I recently put my old graduation animation online (which you can watch on youtube: A Plug's Life). It was made back in 2001 and it was my first big project working with Maya and Pixar's RenderMan.

The other day I was asked in the video comments if I could write some tutorials on the use of RenderMan. That sounds like a great idea but before I want to come up with some hands on tutorials it is important to learn something about the RenderMan architecture.

I often hear that RenderMan is not suitable for small studios as it is too complex and is for tech heads and not artists. I beg to differ. RenderMan is a very efficient render engine and small studios which do not have a lot of render capacity can really benefit here by lowering render times. The shading tools are quite extensive and can give superb results without the need of any programming.

What is RenderMan?

First I like to define RenderMan. RenderMan is actually an API (application programming interface) and not a render engine. For a long time Pixar was the only one having RenderMan compliant renderer (as they invented the standard) called Photorealistic RenderMan or in short PRMan. People quickly started to call it RenderMan though and it has stuck ever since. Today there are more commercial render engines available which are RenderMan compliant like 3Delight.

Since Pixar's RenderMan is the industry standard (they say so themselves and honestly it is true), I will use their software to explain my examples.

RIB or RenderMan Interface Bytestream

Since PRMan is a renderer and Maya an animation package, there is need of a common language between the two. The API mentioned before is this language. Have a look at the following schematic.

The scene translator converts Maya data into a RIB file which the render engine understands.

The scene information from Maya is translated into a RIB file. This RIB file contains everything from geometry and information on which shaders are used to render resolution and certain render settings like shading rate. Since a RIB file is written in the common RenderMan language every RenderMan compliant renderer can interpret it and render it.

The RIB file can be displayed as an ASCII file, looks a bit like a programming language and is actually quite readable. We often opened up the RIB file to see where things went wrong when the renderer didn't give us the expected results.

In larger studios this RIB file is usually hacked to add in extra elements before the the final render is made.
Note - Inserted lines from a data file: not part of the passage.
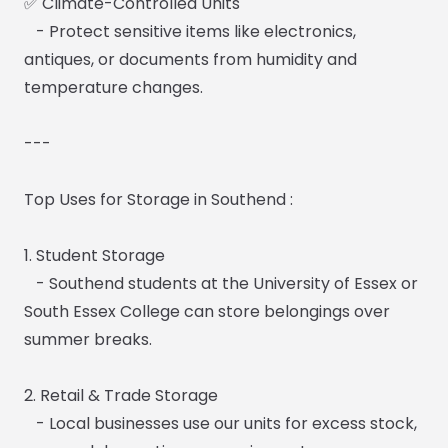
✅ Climate-Controlled Units
- Protect sensitive items like electronics,
antiques, or documents from humidity and
temperature changes.
---
Top Uses for Storage in Southend :
1. Student Storage
- Southend students at the University of Essex or
South Essex College can store belongings over
summer breaks.
2. Retail & Trade Storage
- Local businesses use our units for excess stock,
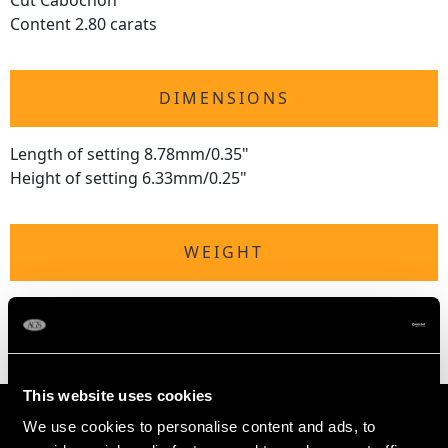
Cut Cabochon
Content 2.80 carats
DIMENSIONS
Length of setting 8.78mm/0.35"
Height of setting 6.33mm/0.25"
WEIGHT
1.72 grams
This website uses cookies
We use cookies to personalise content and ads, to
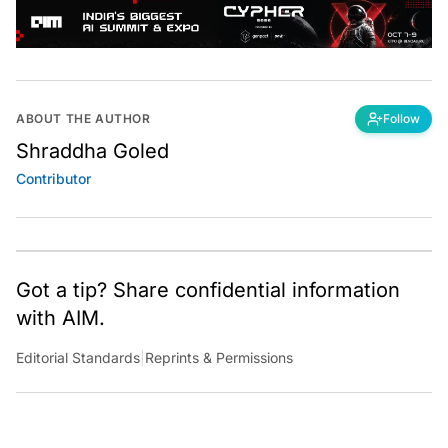
ABOUT THE AUTHOR
Follow
Shraddha Goled
Contributor
Got a tip? Share confidential information
with AIM.
Editorial Standards
|
Reprints & Permissions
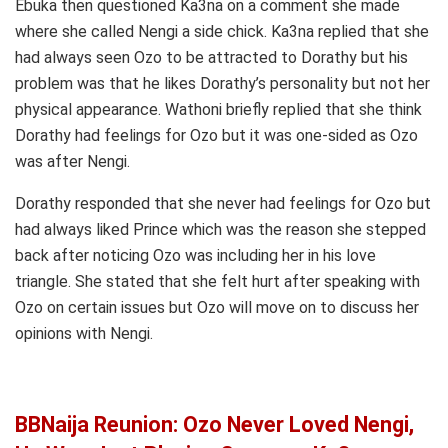
Ebuka then questioned Ka3na on a comment she made
where she called Nengi a side chick. Ka3na replied that she
had always seen Ozo to be attracted to Dorathy but his
problem was that he likes Dorathy’s personality but not her
physical appearance. Wathoni briefly replied that she think
Dorathy had feelings for Ozo but it was one-sided as Ozo
was after Nengi.
Dorathy responded that she never had feelings for Ozo but
had always liked Prince which was the reason she stepped
back after noticing Ozo was including her in his love
triangle. She stated that she felt hurt after speaking with
Ozo on certain issues but Ozo will move on to discuss her
opinions with Nengi.
BBNaija Reunion: Ozo Never Loved Nengi,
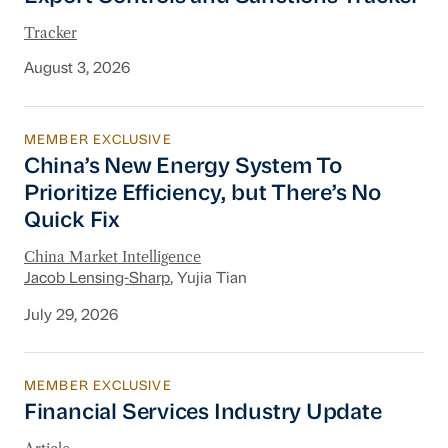
Tracker
August 3, 2026
MEMBER EXCLUSIVE
China’s New Energy System To Prioritize Effic
China’s New Energy System To
Prioritize Efficiency, but There’s No
Quick Fix
China Market Intelligence
Jacob Lensing-Sharp
, Yujia Tian
July 29, 2026
MEMBER EXCLUSIVE
Financial Services Industry Update
Financial Services Industry Update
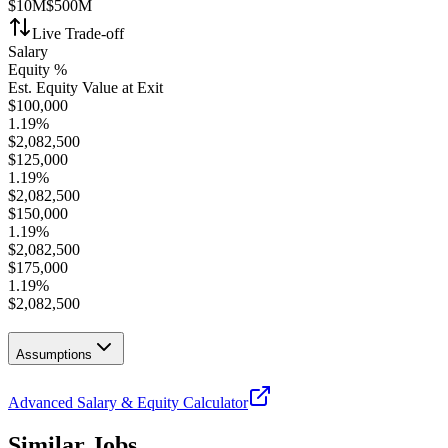
$10M
$500M
Live Trade-off
Salary
Equity %
Est. Equity Value at Exit
$
100,000
1.19
%
$
2,082,500
$
125,000
1.19
%
$
2,082,500
$
150,000
1.19
%
$
2,082,500
$
175,000
1.19
%
$
2,082,500
Assumptions
Advanced Salary & Equity Calculator
Similar Jobs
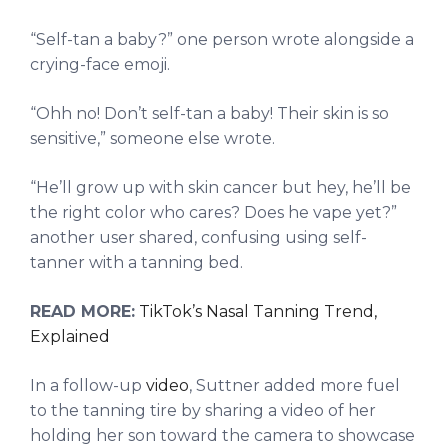
“Self-tan a baby?” one person wrote alongside a
crying-face emoji.
“Ohh no! Don’t self-tan a baby! Their skin is so
sensitive,” someone else wrote.
“He’ll grow up with skin cancer but hey, he’ll be
the right color who cares? Does he vape yet?”
another user shared, confusing using self-
tanner with a tanning bed.
READ MORE:
TikTok’s Nasal Tanning Trend,
Explained
In a follow-up
video
, Suttner added more fuel
to the tanning tire by sharing a video of her
holding her son toward the camera to showcase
RSL or RenderMan Shading Language

Shaders are render engine dependent. This means that when you go from one render engine to another you need to redo the shading. To tackle this problem between RenderMan compliant renderers, the standard provides a common shading language called RenderMan Shading Language. This is a simplified programming language to code shaders. These shaders are then compiled and used by the render engine.

Coding shaders is not what most artists want to do but since RenderMan Studio has a visual tool to create shaders called Slim, artists don't have to feel left behind. Understanding how to code shaders can give you a better insight in how shading works in CGI though.

RenderMan Studio

Pixar's RenderMan is available as a package called RenderMan Studio. It contains:
  • RenderMan for Maya (Pro)
  • Slim
  • it
  • Tractor
RenderMan for Maya is the core plug-in. It deals with the scene settings and takes care of translating the scene information into a RIB file. It comes with its own Maya menu and custom shelf.

Slim is the shading management tool. It is an external running program but can be connected to your Maya scene. Custom shading networks can be generated visually as well as trough coding in RSL.

"It" is the image tool. When rendering out your images you can do so to the Maya renderview but also to "it". "It" is much more flexible and allows even simple compositing trough scripting. It also allows the use of Look Up Tables and displays actual pixel values, something the Maya renderview is lacking.

Tractor is the render farm tool which queues and manages your renders. Not only can you manage your RenderMan renders but also other jobs like Nuke composites which you want to be calculated on the render farm.

RenderMan Studio comes with an embedded render license so even small VFX studios can get started straight away.



master blaster said...

Brilliant your explanation is so good .....

Frederic said...

Thanks, I'll keep doing my best to write good blog posts.